In its revised decision, the fines imposed by the DPC on Facebook and Instagram specifically for illegal data processing amounted to €60 million and €50 million respectively.
But in the e European Date Protection Board’s (EDPB) binding decision, published this week, the body asked the Irish regulator to ascertain how much money Meta made from illegal data collection since May 2018, when the complaint in question was filed.
In her final decision published last week, Irish commissioner Helen Dixon does not appear to have followed this request, writing that the EDPB provided “no directions ... as to the manner in which the Commission might seek to ascertain an estimation of ... the financial benefit”.
“In the absence of directions, the Commission is unable to ascertain an estimation of the matters identified above,” she added.
‘Major factor’
The Irish Times asked the DPC how it calculated its fines, and whether it had examined the level of Meta profits based on illegal data collection, but did not receive answers.

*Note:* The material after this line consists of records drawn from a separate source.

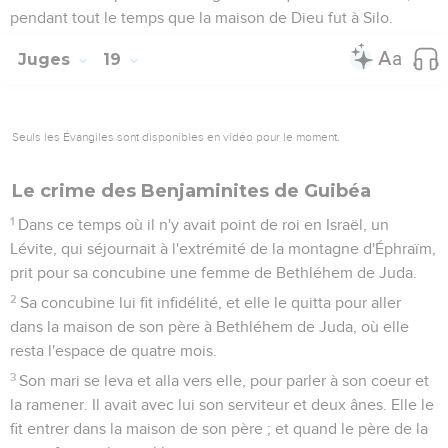
pendant tout le temps que la maison de Dieu fut à Silo.
Juges
19
Seuls les Évangiles sont disponibles en vidéo pour le moment.
Le crime des Benjaminites de Guibéa
1
Dans ce temps où il n'y avait point de roi en Israël, un
Lévite, qui séjournait à l'extrémité de la montagne d'Éphraïm,
prit pour sa concubine une femme de Bethléhem de Juda.
2
Sa concubine lui fit infidélité, et elle le quitta pour aller
dans la maison de son père à Bethléhem de Juda, où elle
resta l'espace de quatre mois.
3
Son mari se leva et alla vers elle, pour parler à son coeur et
la ramener. Il avait avec lui son serviteur et deux ânes. Elle le
fit entrer dans la maison de son père ; et quand le père de la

Austrian privacy campaigner Max Schrems, whose noyb privacy group filed the 2018 complaint, said the Irish regulator was “effectively rewarding Facebook and Instagram for breaking the law”.
According to Schrems’s calculations, based on public filings, Meta companies of Facebook, Instagram and WhatsApp earned €72 billion between 2018 and the third quarter of 2022, largely in advertising revenue.
“It is amazing that the DPC did not consult public information or use its powers to ask Meta for the profits, instead the DPC ignored this major factor when determining the fine,” he added.
Among many critical EDPB submissions, the Dutch data regulator argued that the original proposed DPC fines of €59 million were dwarfed by Meta revenues of approximately $228 million (€211 million) daily.
“Instead of dissuading future behaviour,” it argued, “the penalty would be simply regenerated in a few hours.”
In submissions cited in the EDPB report, Meta argued that turnover is “not a relevant consideration when determining the amount of the fine” and that reputational cost should also be taken into consideration.
The Irish DPC said Meta Ireland had a “genuinely held belief” it was adhering to EU law and that fines should reflect the fact that any breaches were neither intentional nor knowing.
The EDPB argued in its decision that turnover was just one factor in determining an appropriate fine but said that, to have a “sufficient deterrent effect ... the fine must not be negligible” of a firm’s “financial capacity”.
Many regulators insisted the original proposed DPC fines did not reflect the seriousness of the claims and that the Irish regulator presented no reasoning as to why its proposed fines were are commensurate.
The Swedish and German regulators pointed to similar decisions elsewhere justifying higher fines, including a Luxembourg data regulator fine of €746 million against Amazon.